También he observado, con eficacia y magnitud, a los seres rojizos, esclavos de las nubes, atarse de pies y manos al paraíso de los cielos. Malditos estaban, sus cuerpos bordados por cadenas, mientras los ángeles gozaban del ardor; otra arpa emitía el sonido del flagelo para toda una legión demoníaca.
Las estructuras se habían quebrantado, y me repetía en la conciencia: ¿acaso no es esa la verdadera voluntad de las cosas? ¿No aprenderá el ángel mediante la consecuencia de absorber el sabor de la labia maldita que se bifurca en los rincones del calor? ¿No comprenderá, por mano propia, el verdadero peso de los clavos de su redentor y la resonancia de los inauditos gritos mundanos?

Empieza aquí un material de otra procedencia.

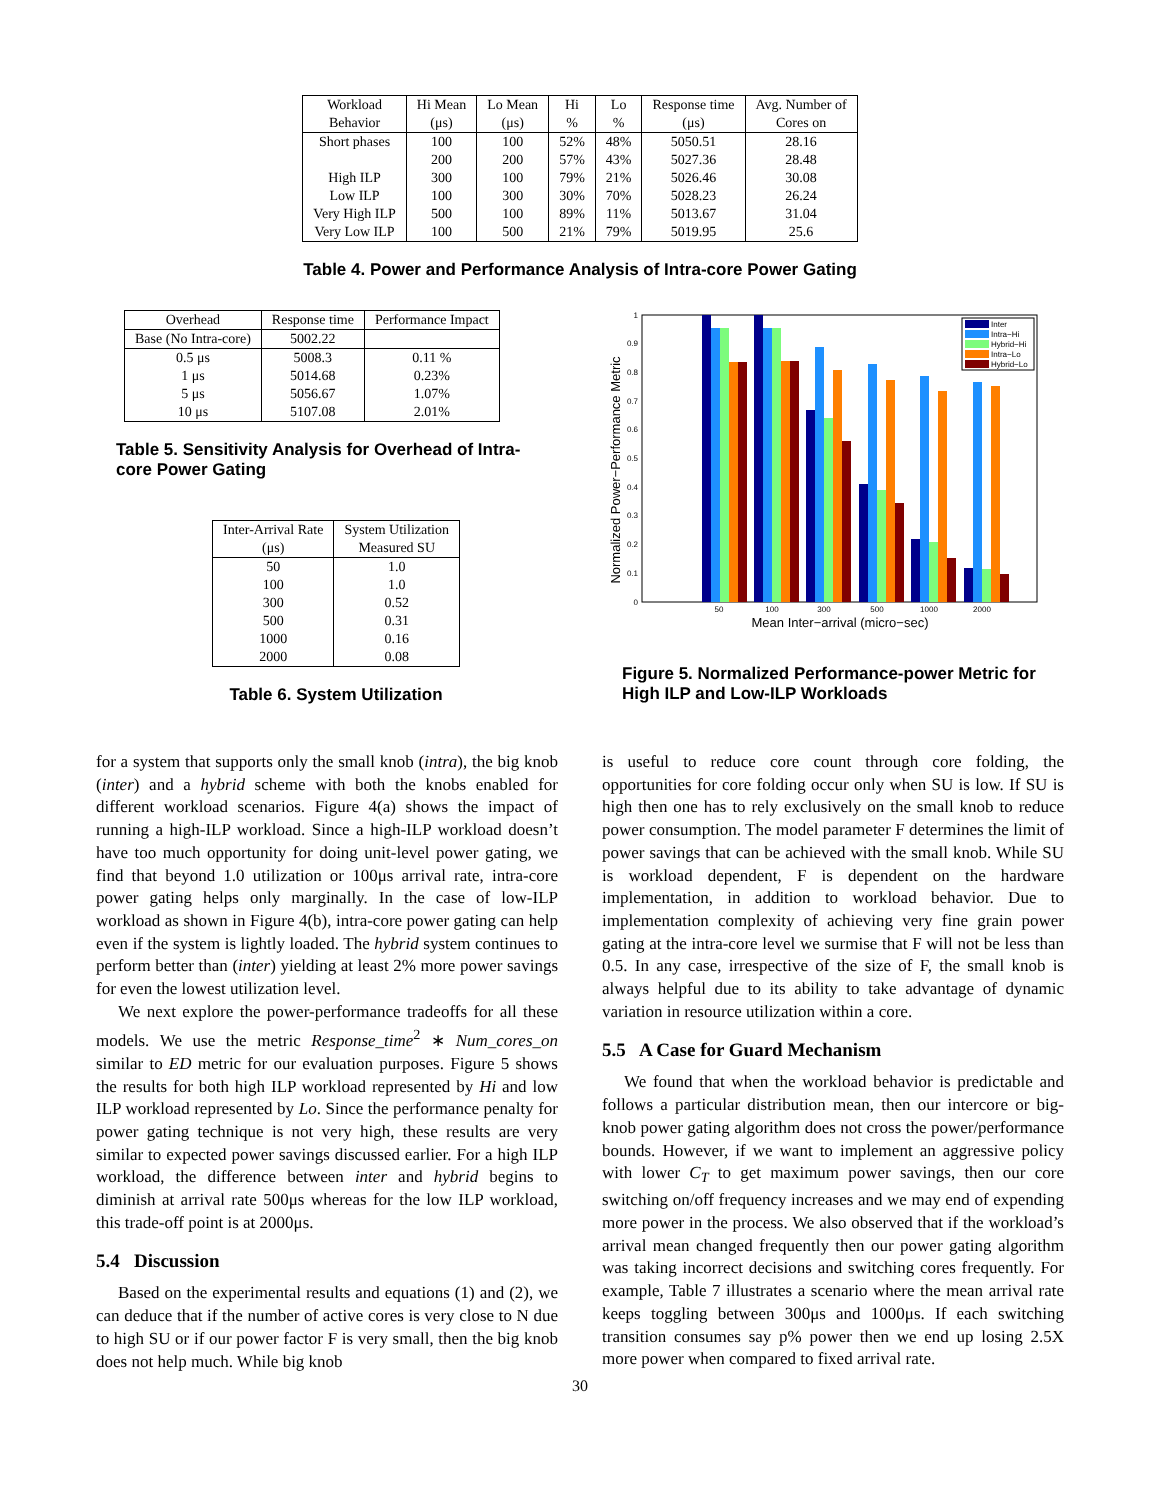| Workload | Hi Mean | Lo Mean | Hi | Lo | Response time | Avg. Number of |
| --- | --- | --- | --- | --- | --- | --- |
| Behavior | (μs) | (μs) | % | % | (μs) | Cores on |
| Short phases | 100 | 100 | 52% | 48% | 5050.51 | 28.16 |
| | 200 | 200 | 57% | 43% | 5027.36 | 28.48 |
| High ILP | 300 | 100 | 79% | 21% | 5026.46 | 30.08 |
| Low ILP | 100 | 300 | 30% | 70% | 5028.23 | 26.24 |
| Very High ILP | 500 | 100 | 89% | 11% | 5013.67 | 31.04 |
| Very Low ILP | 100 | 500 | 21% | 79% | 5019.95 | 25.6 |
Table 4. Power and Performance Analysis of Intra-core Power Gating
| Overhead | Response time | Performance Impact |
| --- | --- | --- |
| Base (No Intra-core) | 5002.22 | |
| 0.5 μs | 5008.3 | 0.11 % |
| 1 μs | 5014.68 | 0.23% |
| 5 μs | 5056.67 | 1.07% |
| 10 μs | 5107.08 | 2.01% |
Table 5. Sensitivity Analysis for Overhead of Intra-core Power Gating
| Inter-Arrival Rate | System Utilization |
| --- | --- |
| (μs) | Measured SU |
| 50 | 1.0 |
| 100 | 1.0 |
| 300 | 0.52 |
| 500 | 0.31 |
| 1000 | 0.16 |
| 2000 | 0.08 |
Table 6. System Utilization
Normalized Power−Performance Metric
0
0.1
0.2
0.3
0.4
0.5
0.6
0.7
0.8
0.9
1
50
100
300
500
1000
2000
Mean Inter−arrival (micro−sec)
Inter
Intra−Hi
Hybrid−Hi
Intra−Lo
Hybrid−Lo
Figure 5. Normalized Performance-power Metric for High ILP and Low-ILP Workloads
for a system that supports only the small knob (intra), the big knob (inter) and a hybrid scheme with both the knobs enabled for different workload scenarios. Figure 4(a) shows the impact of running a high-ILP workload. Since a high-ILP workload doesn’t have too much opportunity for doing unit-level power gating, we find that beyond 1.0 utilization or 100μs arrival rate, intra-core power gating helps only marginally. In the case of low-ILP workload as shown in Figure 4(b), intra-core power gating can help even if the system is lightly loaded. The hybrid system continues to perform better than (inter) yielding at least 2% more power savings for even the lowest utilization level.
We next explore the power-performance tradeoffs for all these models. We use the metric Response_time<sup>2</sup> ∗ Num_cores_on similar to ED metric for our evaluation purposes. Figure 5 shows the results for both high ILP workload represented by Hi and low ILP workload represented by Lo. Since the performance penalty for power gating technique is not very high, these results are very similar to expected power savings discussed earlier. For a high ILP workload, the difference between inter and hybrid begins to diminish at arrival rate 500μs whereas for the low ILP workload, this trade-off point is at 2000μs.
5.4 Discussion
Based on the experimental results and equations (1) and (2), we can deduce that if the number of active cores is very close to N due to high SU or if our power factor F is very small, then the big knob does not help much. While big knob
is useful to reduce core count through core folding, the opportunities for core folding occur only when SU is low. If SU is high then one has to rely exclusively on the small knob to reduce power consumption. The model parameter F determines the limit of power savings that can be achieved with the small knob. While SU is workload dependent, F is dependent on the hardware implementation, in addition to workload behavior. Due to implementation complexity of achieving very fine grain power gating at the intra-core level we surmise that F will not be less than 0.5. In any case, irrespective of the size of F, the small knob is always helpful due to its ability to take advantage of dynamic variation in resource utilization within a core.
5.5 A Case for Guard Mechanism
We found that when the workload behavior is predictable and follows a particular distribution mean, then our intercore or big-knob power gating algorithm does not cross the power/performance bounds. However, if we want to implement an aggressive policy with lower C<sub>T</sub> to get maximum power savings, then our core switching on/off frequency increases and we may end of expending more power in the process. We also observed that if the workload’s arrival mean changed frequently then our power gating algorithm was taking incorrect decisions and switching cores frequently. For example, Table 7 illustrates a scenario where the mean arrival rate keeps toggling between 300μs and 1000μs. If each switching transition consumes say p% power then we end up losing 2.5X more power when compared to fixed arrival rate.
30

Pero, ¿se encontrará acaso con un escenario bíblico, o descubrirá entonces que el infierno no es más que un escenario construido por el terror? Pero no cualquier terror, sino el horror de la culpa y la gratificación de indagar en un lugar donde ardan los huesos cuando simplemente salga a la luz la condición humana más común y grandilocuente: el error, tan importante de cometer como lo es transmutarlo.
Sin embargo, ¿Qué sabrá también el demonio de otros colores y texturas que no sean su rincón neblinoso, percibido en su totalidad por nuestro lente como algo absolutamente opaco? Pero a ojos del verdadero habitante, el infierno es un lugar como tantos, donde se aprende, siendo un escenario para nada absoluto, simplemente variable según quien lo contemple.
El diablo, por sabio, aprenderá que todo cielo, con sus artilugios de calma y abrigo, es también un lugar multifacético e indefinible. No puede mencionar la paz y la finitud del paraíso si nunca estuvo sentado a la derecha de Dios, si su pensamiento está ocupado por un aforismo: el de pensar que será bruscamente hostigado. ¿Y qué sabrá entonces sobre el creador universal si no reposa cercanamente en su mesa, si no se entrelaza en la óptica de sus ideas, si al alba no osa preguntar sobre aquel castigo eterno?
Nada me parece tan absoluto como para llamarlo bueno o malo, trascendente o insuficiente. El otro siempre es un personaje idealizado en un extremo, celestial o profano, pero nunca la suma posible de ambos.
Pero hoy, ahora, todo espacio y concepto depende inevitablemente de la conciencia de quien lea, y de aquello en lo que optamos por creer para calmarla. Si quiere morir llanamente seguro en su lecho, sin el más mínimo replanteamiento de posibles culpas, con la esperanza de una presunta venganza kármica hacia otro, más le vale creer entonces en el final místico de las cosas.
Sin embargo, si va a obrar conforme a su visión, no olvide que realizar tareas banales por el bien externo no garantiza la ausencia de un infierno interno. Nada lo convierte en un aliado absoluto y determinante del bando contrario.